Testing: A/B test & result
Methodology
We conducted an A/B test to evaluate 2 versions of the order creation process.
Control version (A), users frequently made errors.
Improved version (B): was designed to improve the task and reduce user mistakes.
2 were running at the same time with continuous data.
Hypothesis: New order creation version requires less effort to create valid order.
Conversion metric:
Number of attempt to fix order
Time spent to create order
Conversion rate
Split %
50% existing user use variant A
50% existing user use variant B
50% new users will be split between variant A and B
Sample size: 75 users
Statistical method: Chi-square test to compare proportions of success
Unit of analysis: One user account can have multiple users logging in to do the work so we’ll use unique session as the unit of analysis to calculate the conversion rate.
Result
Variant B significantly reduced errors, only 3.9% of orders contained errors compared to 27% in Variant A.

Variant B has only 3.9% of orders contained errors compared to 27% in Variant A
Variant B showed a significant improvement in step-by-step conversion rates.

Conversion rate
Most importantly, variant B allowed users to complete the order creation process in less than 10 minutes, whereas some shippers using variant A took more than 30 minutes to complete the task.

Time spent to create order
Impact of the improvement
Following the positive A/B test results, we rolled out the feature to all users. Within three months, adoption rose to around 90%.
The redesigned bulk order creation flow led to measurable improvements in both user experience and operational efficiency:
Higher adoption: More users successfully completed orders without requiring internal support.
Stronger conversion rates: Shippers completed tasks faster, increasing overall task completion.
Reduced support burden: Sales and support teams handled fewer manual interventions, saving time and resources.
Reflection
This project is one of the most challenging.

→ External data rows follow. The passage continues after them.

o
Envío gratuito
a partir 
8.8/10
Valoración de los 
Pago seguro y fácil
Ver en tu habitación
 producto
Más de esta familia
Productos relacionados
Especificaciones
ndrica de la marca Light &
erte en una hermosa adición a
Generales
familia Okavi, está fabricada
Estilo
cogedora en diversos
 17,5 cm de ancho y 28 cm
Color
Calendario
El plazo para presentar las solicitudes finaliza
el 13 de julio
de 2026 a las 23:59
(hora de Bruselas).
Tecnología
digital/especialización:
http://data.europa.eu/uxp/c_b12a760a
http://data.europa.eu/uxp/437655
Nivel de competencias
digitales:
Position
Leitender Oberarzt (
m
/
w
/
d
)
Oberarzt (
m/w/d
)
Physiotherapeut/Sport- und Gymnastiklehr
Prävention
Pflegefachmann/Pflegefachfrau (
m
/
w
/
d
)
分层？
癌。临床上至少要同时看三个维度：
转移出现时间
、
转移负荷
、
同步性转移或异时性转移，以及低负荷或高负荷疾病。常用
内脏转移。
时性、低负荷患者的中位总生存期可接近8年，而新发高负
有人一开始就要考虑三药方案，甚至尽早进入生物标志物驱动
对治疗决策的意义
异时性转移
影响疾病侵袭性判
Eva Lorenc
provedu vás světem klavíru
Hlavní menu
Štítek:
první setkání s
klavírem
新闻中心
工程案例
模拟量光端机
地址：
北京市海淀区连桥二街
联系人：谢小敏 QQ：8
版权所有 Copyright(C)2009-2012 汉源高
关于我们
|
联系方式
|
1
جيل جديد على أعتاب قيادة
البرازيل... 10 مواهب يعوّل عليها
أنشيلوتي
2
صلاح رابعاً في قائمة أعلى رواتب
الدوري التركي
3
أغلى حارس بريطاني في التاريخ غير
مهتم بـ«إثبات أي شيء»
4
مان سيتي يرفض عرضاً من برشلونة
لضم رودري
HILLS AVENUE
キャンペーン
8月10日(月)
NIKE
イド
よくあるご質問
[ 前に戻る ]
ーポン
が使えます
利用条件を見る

The main challenge wasn’t just about the design itself, but about collaborating efficiently with the tech team.
Improving the technical solution meant more than leaner code. In our case, it was what allowed us to deliver more human experience for our users.
On paper, the design might look simple. But achieving the kind of simplicity that users were going to need required months of work behind the scenes.
One of the hardest problems was handling large volumes of data in a single batch. This required me, as a designer, to go beyond surface-level UX practices and gain a deeper understanding of the underlying technology.
At the end of the day, UX in technology is about helping people interact with machines efficiently. I spent weeks digging into the technical details so that I could facilitate conversations with tech team on how we should rethink our data-handling approach. That work was essential for me because it enabled me to deliver interactions that felt as simple and intuitive as users expected.
Of course, there was resistance. Even within our tech team, it was not easy to suggest changes, especially after they had already spent 3 months implementing the feature in the first place. The team agreed to make a change only when the burden of customer support became severely high as our customer base grew.
The project reinforced that clear communication through UX design is critical, especially in complex workflows where users heavily rely on the interface for feedback and guidance.
When we truly prioritize clear communication in the design itself, we reduce confusion, improve recovery, and enable users to build confidence and mastery with the system.